A paid subscription blog optimist is Henry Copeland, CEO of Pressflex and founder of BlogAds. “I’m not skeptical about anything when it comes to blogs,” he said. “While some folks argue that ‘blogs make content infinite and therefore inevitably free,’ I think quality writers or journalists will be able to extract some subscription revenues from loyal blog readers.”

Although he thinks most blogs will stay free, Copleland bets as technology becomes more inexpensive and devices for online reading more ubiquitous, the combination will lower barriers to entry enough for professional writers to become their own, profitable publishers. As the prices readers will pay for content drop and established publishers (with higher production costs) can’t slash costs quickly, professional bloggers will step in.

“We’re all still looking for the right pricing point,” Copeland cautioned. “If I currently spend $100 on all online and print subscriptions, I’m not going to scrap those and buy five $15 blog subscriptions. But I may buy 10 $3 subscriptions to supplement or replace some of my current [ones].

“Remember, we’re talking about a potential audience of 200 million people in English, all only one click away. If I’m a writer who, in addition to my print gigs, sells 2,000 $3 subscriptions a year and gets $5,000 from advertisers, I’m going to be ecstatic.”

Copeland noted professional bloggers will have to balance the commerce and the freedom, including the urge to put their best content online for free to attract new readers versus putting it behind walls to extract subscription fees.
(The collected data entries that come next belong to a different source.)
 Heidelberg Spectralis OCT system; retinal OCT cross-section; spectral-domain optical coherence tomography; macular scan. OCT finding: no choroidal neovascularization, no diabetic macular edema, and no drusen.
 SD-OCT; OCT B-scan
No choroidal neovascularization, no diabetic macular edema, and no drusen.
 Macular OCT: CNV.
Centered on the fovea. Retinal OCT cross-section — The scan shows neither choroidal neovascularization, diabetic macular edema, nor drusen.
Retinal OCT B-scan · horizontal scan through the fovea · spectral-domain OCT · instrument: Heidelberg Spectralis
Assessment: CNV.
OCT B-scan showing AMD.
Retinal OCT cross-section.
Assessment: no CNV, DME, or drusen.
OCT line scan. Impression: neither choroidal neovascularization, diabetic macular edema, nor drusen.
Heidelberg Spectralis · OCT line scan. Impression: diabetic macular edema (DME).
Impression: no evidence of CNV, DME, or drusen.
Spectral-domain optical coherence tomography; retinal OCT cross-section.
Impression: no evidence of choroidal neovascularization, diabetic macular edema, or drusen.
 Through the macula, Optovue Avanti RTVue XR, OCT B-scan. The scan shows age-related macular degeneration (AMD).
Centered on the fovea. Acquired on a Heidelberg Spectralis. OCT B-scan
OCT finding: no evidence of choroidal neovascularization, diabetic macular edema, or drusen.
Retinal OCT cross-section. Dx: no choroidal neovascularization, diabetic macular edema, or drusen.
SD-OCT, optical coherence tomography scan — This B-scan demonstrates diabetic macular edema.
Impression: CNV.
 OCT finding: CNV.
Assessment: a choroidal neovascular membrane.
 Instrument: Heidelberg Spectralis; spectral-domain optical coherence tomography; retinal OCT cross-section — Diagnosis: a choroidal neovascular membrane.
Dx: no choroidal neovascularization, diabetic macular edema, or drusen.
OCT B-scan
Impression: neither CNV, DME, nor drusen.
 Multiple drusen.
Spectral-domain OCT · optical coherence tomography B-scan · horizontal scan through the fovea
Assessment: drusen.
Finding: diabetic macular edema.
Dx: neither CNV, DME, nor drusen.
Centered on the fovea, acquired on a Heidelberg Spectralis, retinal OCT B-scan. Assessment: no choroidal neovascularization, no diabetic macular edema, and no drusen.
They need micropayment systems that make $2 to $4 subscriptions economically viable.

Nick Denton spent the past year trying to commercialize blogs. The former Financial Times Silicon Valley correspondent, Denton’s no stranger to commercial Internet ventures. The chairman and a co-founder of Moreover.com and co-founder of First Tuesday has first-hand experience. Nowadays, he publishes the New York gossip blog Gawker (edited by Choire Sicha), gadget blog Gizmodo (edited by Pete Rojas), and the recently-launched porn blog, FleshBot.

The free blogs are primarily aimed at consumers. “I am intrigued by subscription-donation hybrids [for B2C blogs],” Denton said. “Like the shareware model for software. Or the way museums ask for a suggested donation, even when they’re supposed to be free. If a user is poor, he or she can still visit a site for free and tell their friends. But those who can afford the charge, and have the PayPal account or familiarity with credit cards, are pushed to pay. That seems to capture some of the potential subscription revenue without crushing word of mouth.”

Denton doesn’t plan to use this donation mechanism to fund his own commercial blogs but suggests that some might consider using it.

Socio-political commentator Andrew Sullivan of AndrewSullivan.com and Glenn Reynolds of InstaPundit successfully used the paid-donation business model. But they’re rarified “A-List” bloggers, two of the few read by tens of thousands or more people per day.

My favorite blograising example is Christopher Allbritton’s blog. The freelance reporter was stuck in Cizre, Turkey, shortly before the American invasion of Iraq. He needed $3,000 to pay smugglers to take him across the closed Turkish-Iraqi border so he could report independently about the conflict. Allbritton launched Back to Iraq and asked readers to donate. Within days, he received $8,000, more than enough to get deep into Iraq. During the war, 320 donors (of about 25,000 daily readers) contributed a total of $14,000, according to Harvard University’s Nieman Foundation, which profiled Allbritton’s reportorial and financial experiences.

Like Steve Outing, I believe prospects for paid subscription blogging will approximate those of newsletter publishing. Paid subscriptions for B2C content — whether by a lone blogger or a legion of journalists — will be difficult online, where all content competes for 600 million consumers. I don’t foresee any reason why a truly informative B2B blog shouldn’t be able to charge for its content. The questions, given Internet economics, are how low a subscription fee to charge and what transaction mode (subscription fee, donation, or micro-transaction) to use.

As Henry Copeland told me, “There are lots of challenges, but there’s never been a better time to be a blogger.”